Alfabet udanego związku. K jak kryzys

– A jak wygląda twoje szczęście? – pytam.
– Zszywam to szczęście z powrotem do kupy – odpowiada.
– Podarło się?
– Kompletnie. Ale, wiesz, da się je uratować. Trzeba tylko użyć innych nitek – mówi.
– Może to też kwestia materiału.

Jakub Żulczyk, „Ślepnąc od świateł”

Nie wierzę w związki idealne. Wychuchane, wydmuchane, w których partnerzy trzymają siebie nawzajem pod kloszem i wszystko mają skrojone na miarę, jak od linijki. Takich po prostu nie ma. Kiedyś napisałam tu zdanie, które spotkało się ze sporym zdziwieniem, ale które nadal uważam za szalenie prawdziwe – związek to jest wojna. To docieranie się i uzupełnianie dwóch zupełnie odrębnych bytów, którym nagle przyszło egzystować w jednym czasie i przestrzeni. Całe to gadanie o dwóch połówkach pomarańczy jest jakąś totalną bzdurą, bo w życiu nie chodzi o to, aby znaleźć kogoś, kto będzie identyczny. Nawet puzzle mają nierówne kształty i różnią się między sobą, a jednak nie przeszkadza im to się dopasować i finalnie stanowić całkiem zgrabną całość. Dlatego jeżeli Wasz związek przeżywa wzloty i upadki, to nie panikujcie jak pięciolatka na widok pająka, tylko weźcie to na klatę, bo tak to już ze związkami bywa – trzeba je brać z całym dobrodziejstwem inwentarza.

PO PIERWSZE, UWAŻAJ NA SŁOWA

Zacząć wypadałoby jednak od tego, co tak właściwie kryje się pod pojęciem słowa „kryzys”. Odnoszę smutne wrażenie, że ostatnio jest ono szalenie nadużywane, a kryzysem zaczyna być wszystko – awantura o niewyniesione śmieci, niezapłacony rachunek, odwołany seks czy nieudana randka. No więc, nie. Oddzielmy kłótnie, sprzeczki czy zwyczajne, codzienne problemy, od tego, co kryzysem bywa w życiu naprawdę. Kryzys to nie jest byle błahostka, która przytrafia się nam na każdym kroku. To naprawdę moment krytyczny, w którym nie chce się już żyć. A już na pewno nie żyć we dwoje.
──────────────────────────────
■ Polecenie: Skopiuj dosłownie fragment tekstu o kryzysie w związku, zaczynając od słów „Alfabet udanego związku.” i kończąc na słowach „nitek – mówi.”.

■ Wyodrębnione dane:
──────────────────────────────
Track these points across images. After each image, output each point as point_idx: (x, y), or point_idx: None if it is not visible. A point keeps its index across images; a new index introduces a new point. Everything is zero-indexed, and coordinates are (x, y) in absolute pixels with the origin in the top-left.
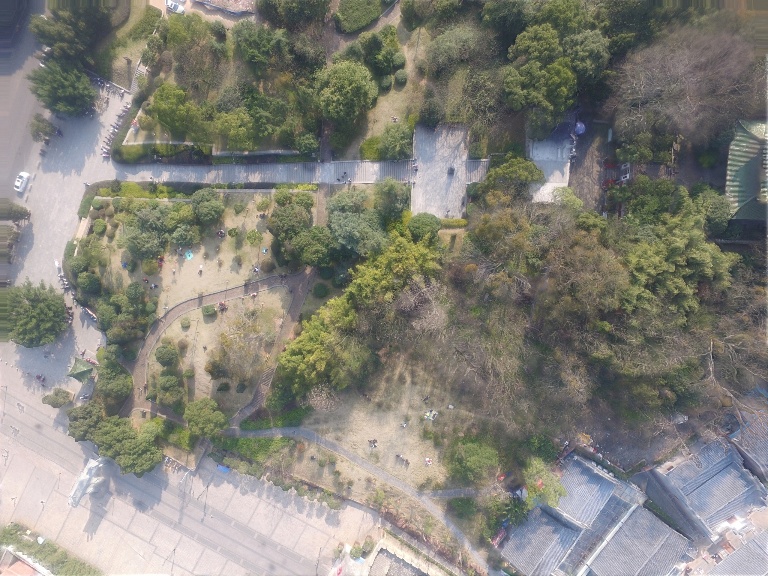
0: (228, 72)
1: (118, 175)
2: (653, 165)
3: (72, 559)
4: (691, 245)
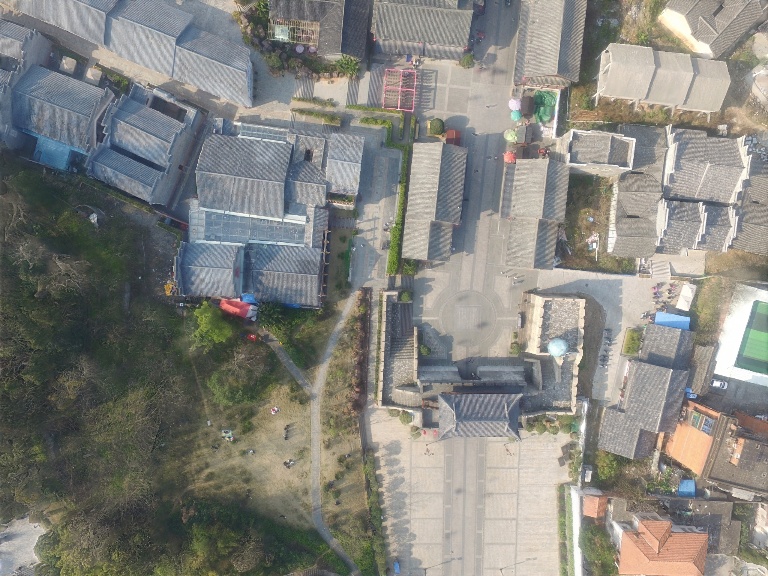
0: None
1: None
2: None
3: None
4: None
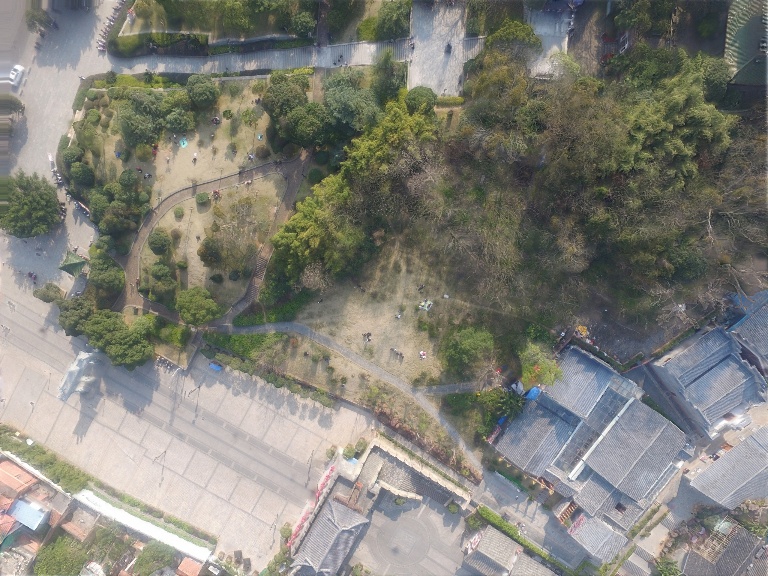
0: None
1: (113, 69)
2: (652, 39)
3: (61, 461)
4: (689, 105)
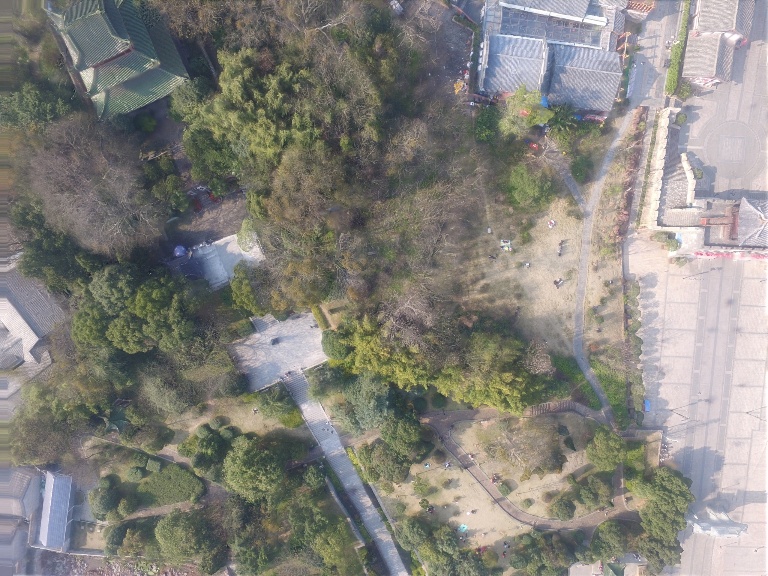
0: (287, 567)
1: None
2: (178, 167)
3: None
4: (231, 105)
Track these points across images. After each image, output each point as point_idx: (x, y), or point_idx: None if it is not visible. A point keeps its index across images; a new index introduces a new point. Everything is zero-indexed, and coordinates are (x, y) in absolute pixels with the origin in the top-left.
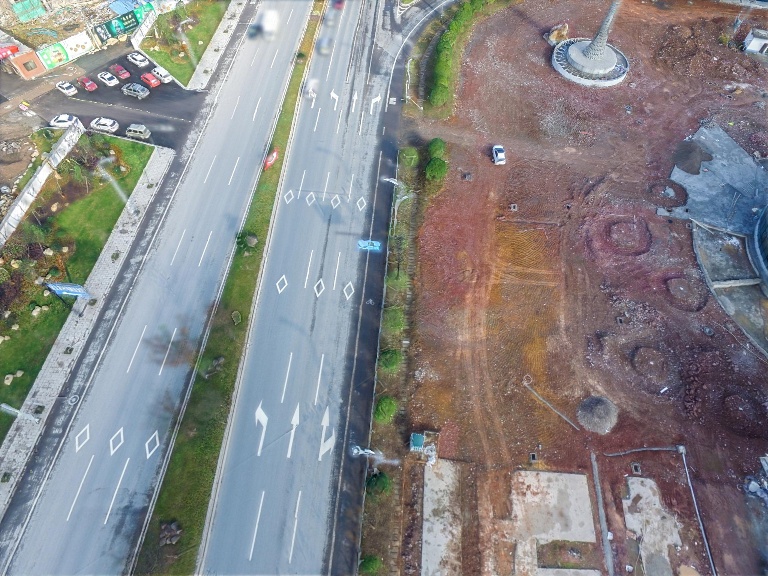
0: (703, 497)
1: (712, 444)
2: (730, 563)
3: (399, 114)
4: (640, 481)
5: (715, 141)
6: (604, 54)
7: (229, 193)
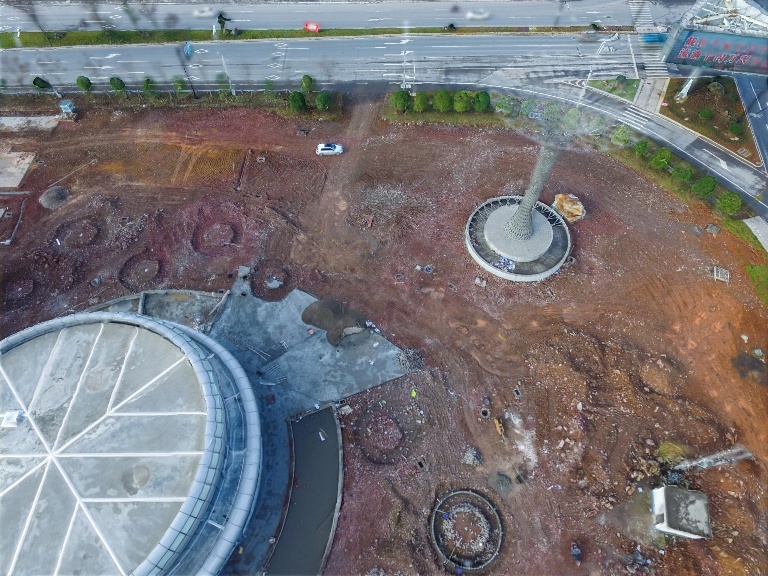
0: None
1: (3, 262)
2: None
3: (388, 91)
4: None
5: (369, 358)
6: (524, 241)
7: (285, 21)
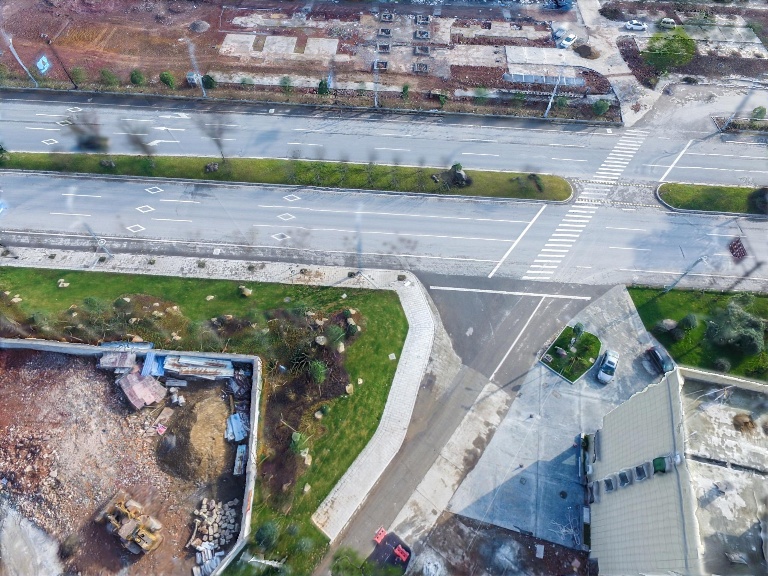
0: (246, 6)
1: None
2: (272, 5)
3: None
4: (234, 20)
5: None
6: None
7: None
──────────────────────────────
■ Odpowiedź poniżej:
Alfabet udanego związku. K jak kryzys

– A jak wygląda twoje szczęście? – pytam.
– Zszywam to szczęście z powrotem do kupy – odpowiada.
– Podarło się?
– Kompletnie. Ale, wiesz, da się je uratować. Trzeba tylko użyć innych nitek – mówi.